• _Stored data entries_
Start of Block

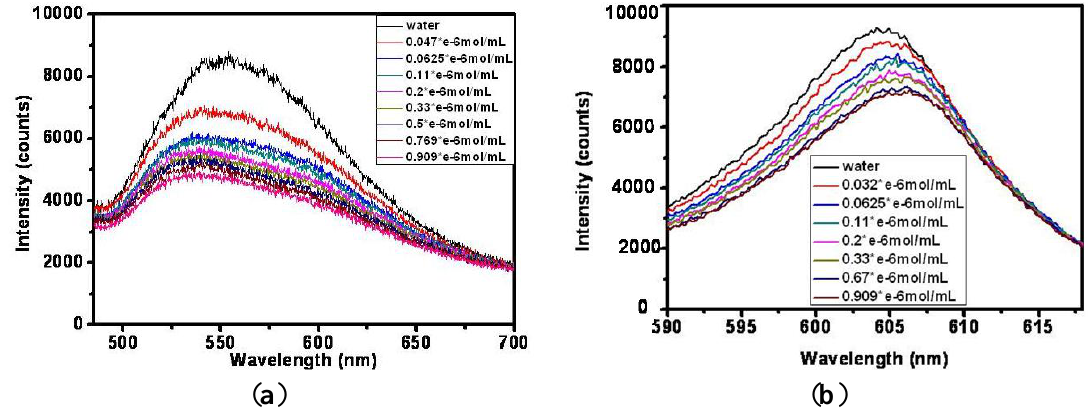
Figure 7. Spectra of varying concentrations of methylene blue under ( a ) visible light; ( b ) red light.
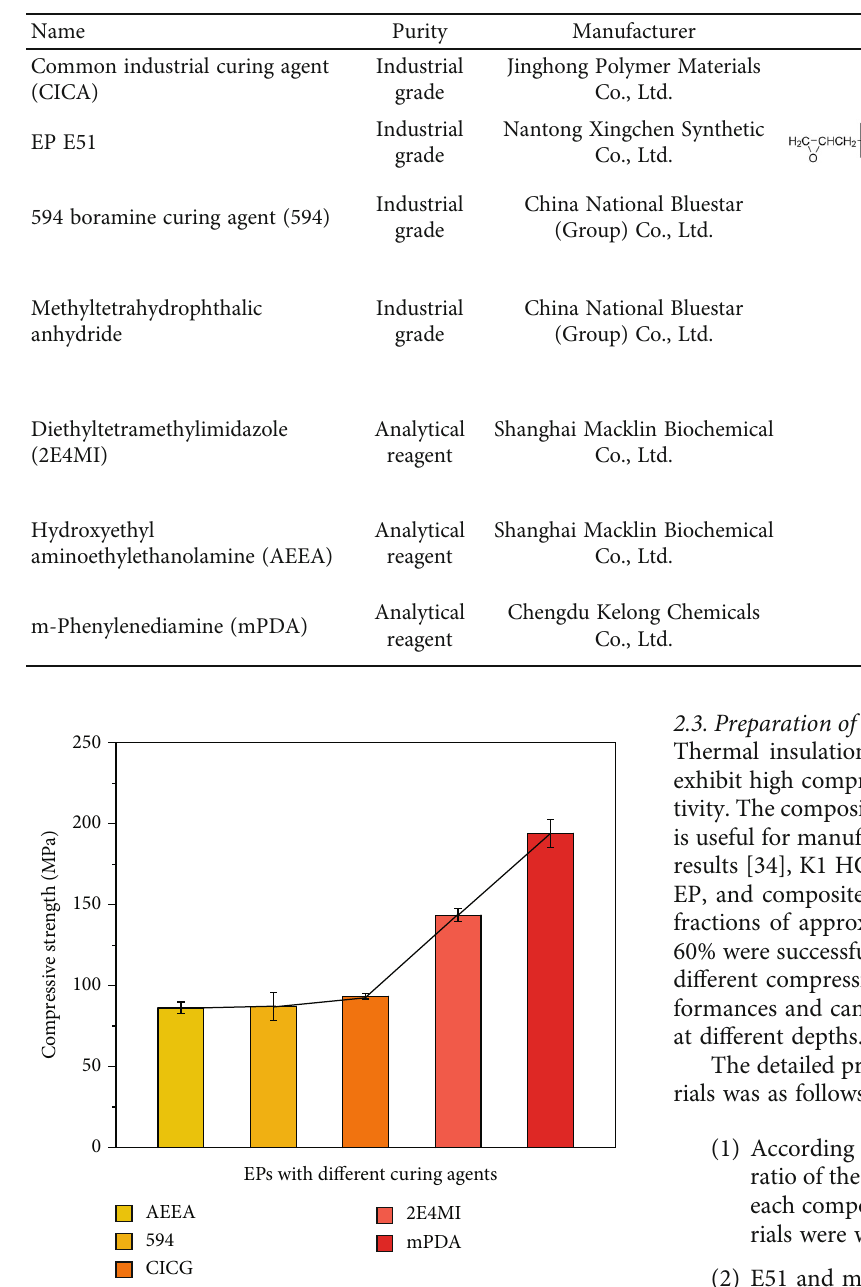
Table 1: Information on experimental materials.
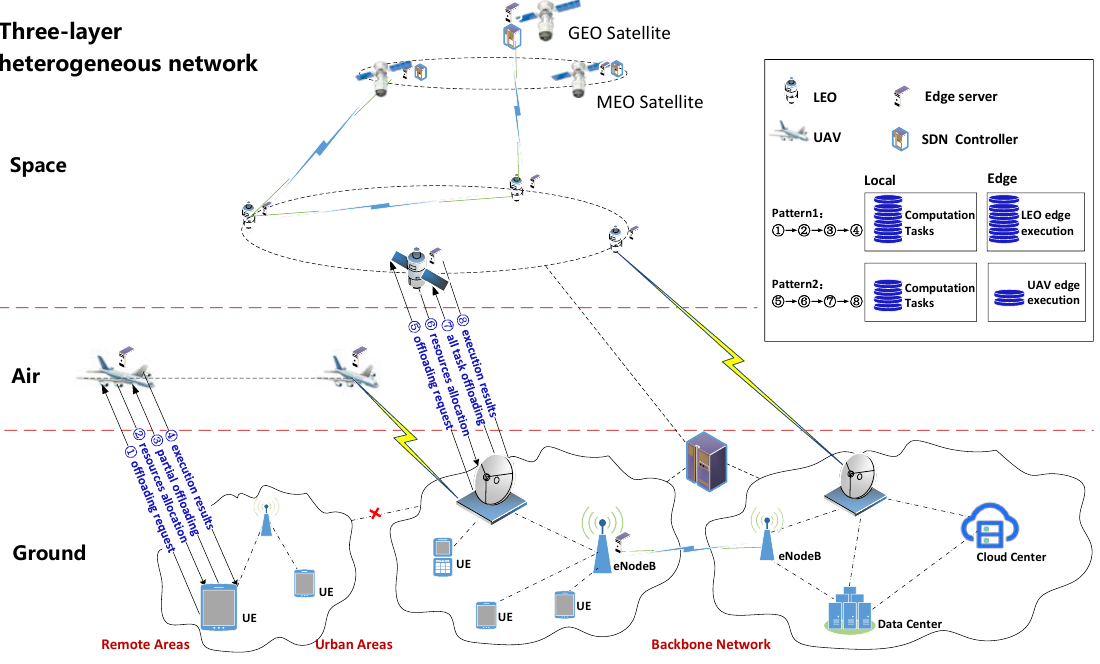
Figure 1. SAGIN system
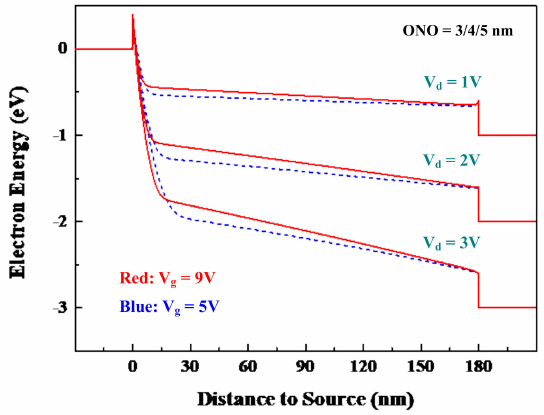
Figure 9. Conduction band diagrams of scaled double-gate Schottky barrier charge-trapping cells along the channel surface at various gate and drain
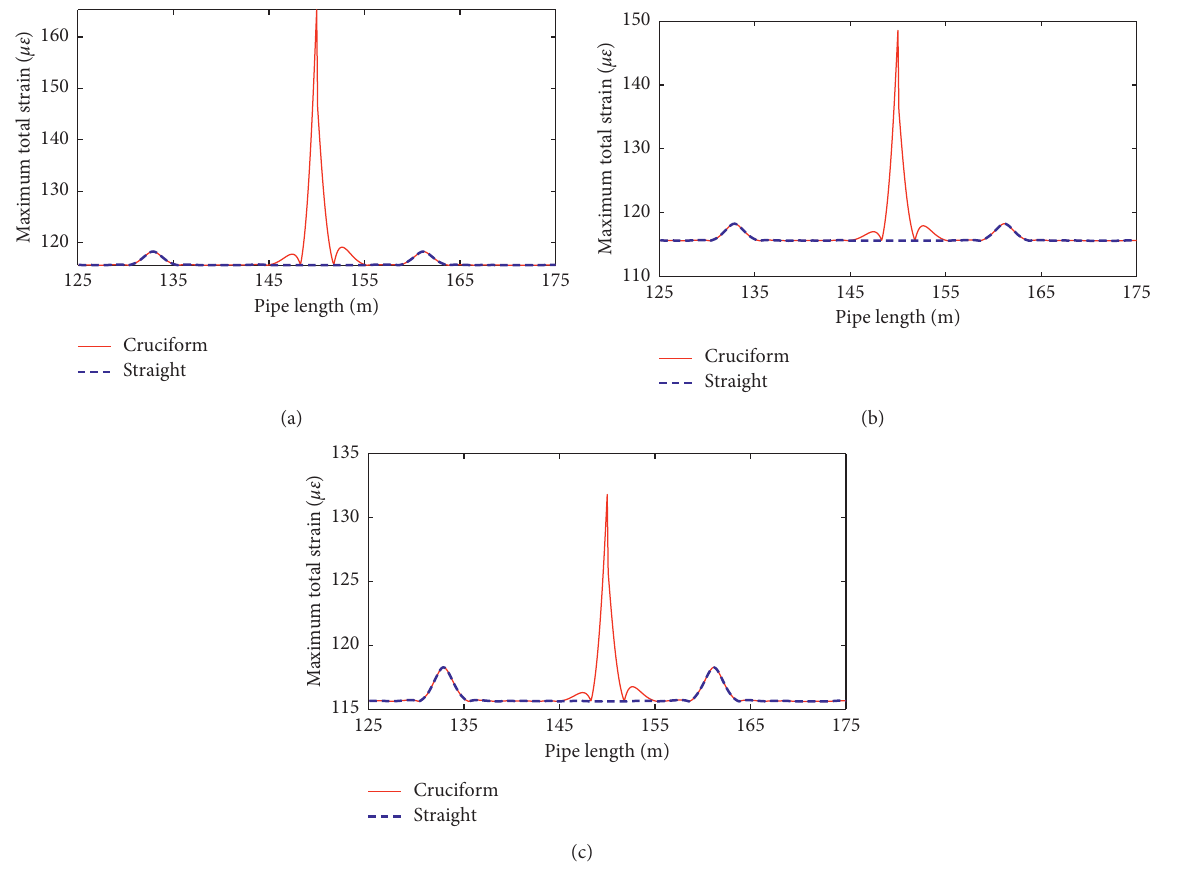
Figure 17: Maximum total strain with different branch angles: (a) 60 ° ; (b) 45 ° ; (c) 30 ° .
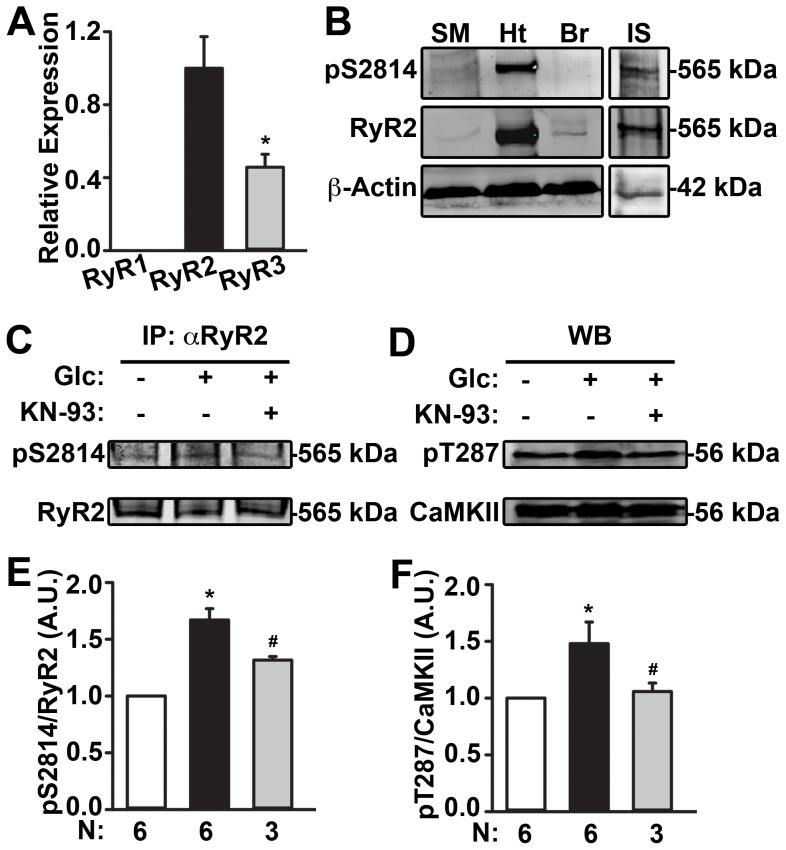
Detection of CaMKII-mediated phosphorylation on RyR2 and determination of its sensitivity to glucose in INS-1 cells.(A) Quantification of qRTPCR analyses showing mRNA transcript levels of RyR1, RyR2 and RyR3 in islets from WT mice (represented in arbitrary units (A.U.)). (B) Representative Western blots for RyR2 expression and phosphorylated RyR2-S2814 in lysates of skeletal muscles (SM), heart (Ht), and brain (Br) from WT mice and rat insulinoma INS-1 cells (IS). β-actin was used to normalize protein concentrations. Observation indicated that RyR2 was present and could be phosphorylated in IS cells, comparable to the Ht. (C) Representative Western blots for RyR2 and its phosphorylation at S2814 from immunoprecipitates obtained from IS lysates using anti-RyR2 antibody. The lysates were prepared from INS-1 cells incubated with 2.8 mM (−) glucose or stimulated with 25 mM (+) glucose with and without pre-treatment with 10 µM KN-93. (D) Representative Western blots for CaMKII and its autophosphorylation at T287 from IS lysates generated in the above experiments. (E) Quantification revealed increased S2814 phosphorylation (pS2814) normalized to total RyR2 level upon glucose (25 mM) stimulation. Pre-treatment with 10 µM KN-93 blunted this increase. (F) Quantification also revealed increased autophosphorylation of CaMKII at T287 (pT287) normalized to total CaMKII level upon stimulation with 25 mM glucose but not in the presence of KN-93. Data (N = 3–6 experiments) are represented as average ± SEM. *P<0.05, vs. 2.8 mM glucose; #
P<0.05 vs. 25 mM glucose.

End of Block

• _WORK ITEM_
Write out the records once more, exactly as they stand, with no images.

• _RESULT OF THIS EXERCISE_
Figure 7. Spectra of varying concentrations of methylene blue under ( a ) visible light; ( b ) red light.
Table 1: Information on experimental materials.
Figure 1. SAGIN system
Figure 9. Conduction band diagrams of scaled double-gate Schottky barrier charge-trapping cells along the channel surface at various gate and drain
Figure 17: Maximum total strain with different branch angles: (a) 60 ° ; (b) 45 ° ; (c) 30 ° .
Detection of CaMKII-mediated phosphorylation on RyR2 and determination of its sensitivity to glucose in INS-1 cells.(A) Quantification of qRTPCR analyses showing mRNA transcript levels of RyR1, RyR2 and RyR3 in islets from WT mice (represented in arbitrary units (A.U.)). (B) Representative Western blots for RyR2 expression and phosphorylated RyR2-S2814 in lysates of skeletal muscles (SM), heart (Ht), and brain (Br) from WT mice and rat insulinoma INS-1 cells (IS). β-actin was used to normalize protein concentrations. Observation indicated that RyR2 was present and could be phosphorylated in IS cells, comparable to the Ht. (C) Representative Western blots for RyR2 and its phosphorylation at S2814 from immunoprecipitates obtained from IS lysates using anti-RyR2 antibody. The lysates were prepared from INS-1 cells incubated with 2.8 mM (−) glucose or stimulated with 25 mM (+) glucose with and without pre-treatment with 10 µM KN-93. (D) Representative Western blots for CaMKII and its autophosphorylation at T287 from IS lysates generated in the above experiments. (E) Quantification revealed increased S2814 phosphorylation (pS2814) normalized to total RyR2 level upon glucose (25 mM) stimulation. Pre-treatment with 10 µM KN-93 blunted this increase. (F) Quantification also revealed increased autophosphorylation of CaMKII at T287 (pT287) normalized to total CaMKII level upon stimulation with 25 mM glucose but not in the presence of KN-93. Data (N = 3–6 experiments) are represented as average ± SEM. *P<0.05, vs. 2.8 mM glucose; #
P<0.05 vs. 25 mM glucose.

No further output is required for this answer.